---------- Records supplied

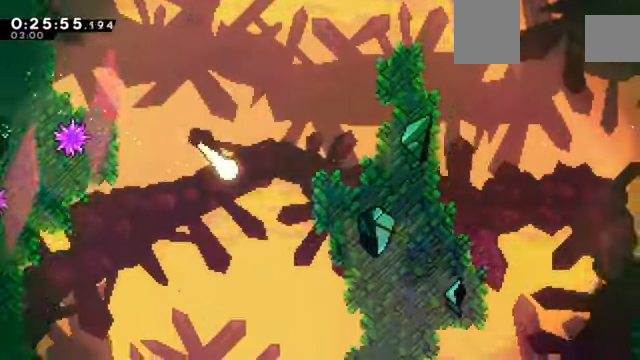
{"keys": ["right"], "events": [[233, "down", "down"], [434, "down", "up"]]}
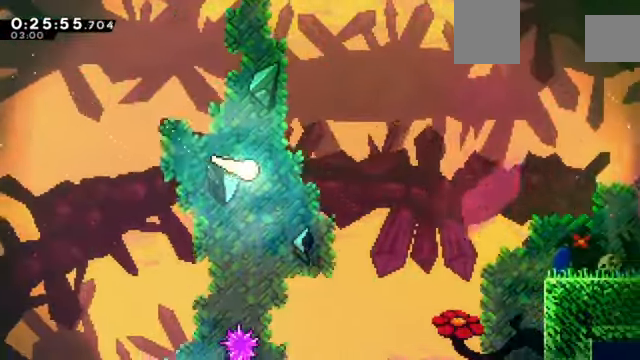
{"keys": ["down", "right"], "events": [[201, "down", "down"], [301, "down", "up"], [434, "down", "down"]]}
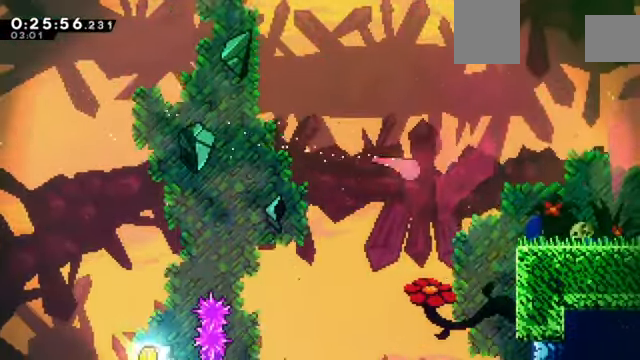
{"keys": ["down", "right", "z"], "events": [[67, "down", "up"], [233, "down", "down"], [400, "x", "down"], [400, "z", "down"], [500, "x", "up"]]}
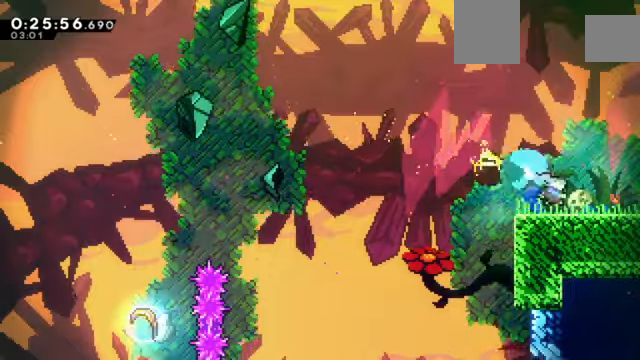
{"keys": ["c", "right", "z"], "events": [[100, "c", "down"], [100, "down", "up"]]}
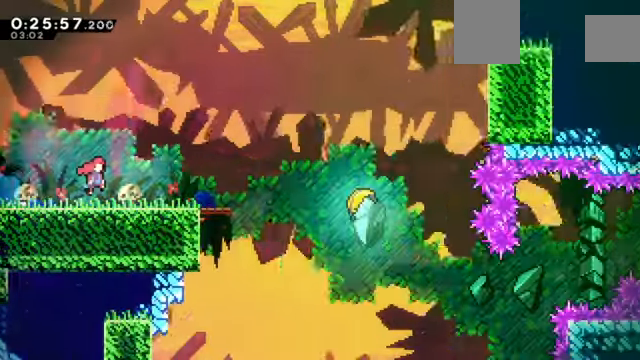
{"keys": ["down", "right", "x", "z"], "events": [[334, "down", "down"], [401, "c", "up"], [401, "x", "down"]]}
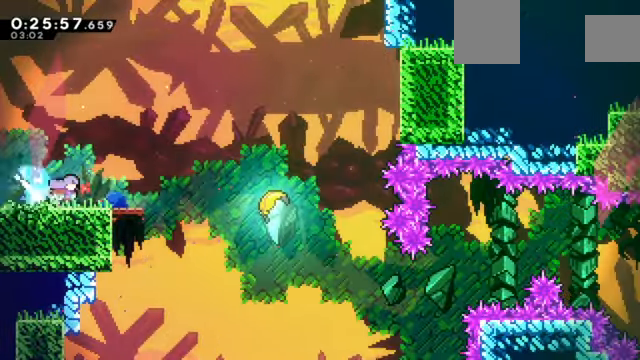
{"keys": ["down", "right"], "events": [[33, "x", "up"], [133, "c", "down"], [200, "c", "up"], [300, "x", "down"], [500, "x", "up"], [500, "z", "up"]]}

--------------------

## Task statement:
Reproduce every record word for word. The copy must contain no pictures.

## Output for this task:
{"keys": ["right"], "events": [[233, "down", "down"], [434, "down", "up"]]}
{"keys": ["down", "right"], "events": [[201, "down", "down"], [301, "down", "up"], [434, "down", "down"]]}
{"keys": ["down", "right", "z"], "events": [[67, "down", "up"], [233, "down", "down"], [400, "x", "down"], [400, "z", "down"], [500, "x", "up"]]}
{"keys": ["c", "right", "z"], "events": [[100, "c", "down"], [100, "down", "up"]]}
{"keys": ["down", "right", "x", "z"], "events": [[334, "down", "down"], [401, "c", "up"], [401, "x", "down"]]}
{"keys": ["down", "right"], "events": [[33, "x", "up"], [133, "c", "down"], [200, "c", "up"], [300, "x", "down"], [500, "x", "up"], [500, "z", "up"]]}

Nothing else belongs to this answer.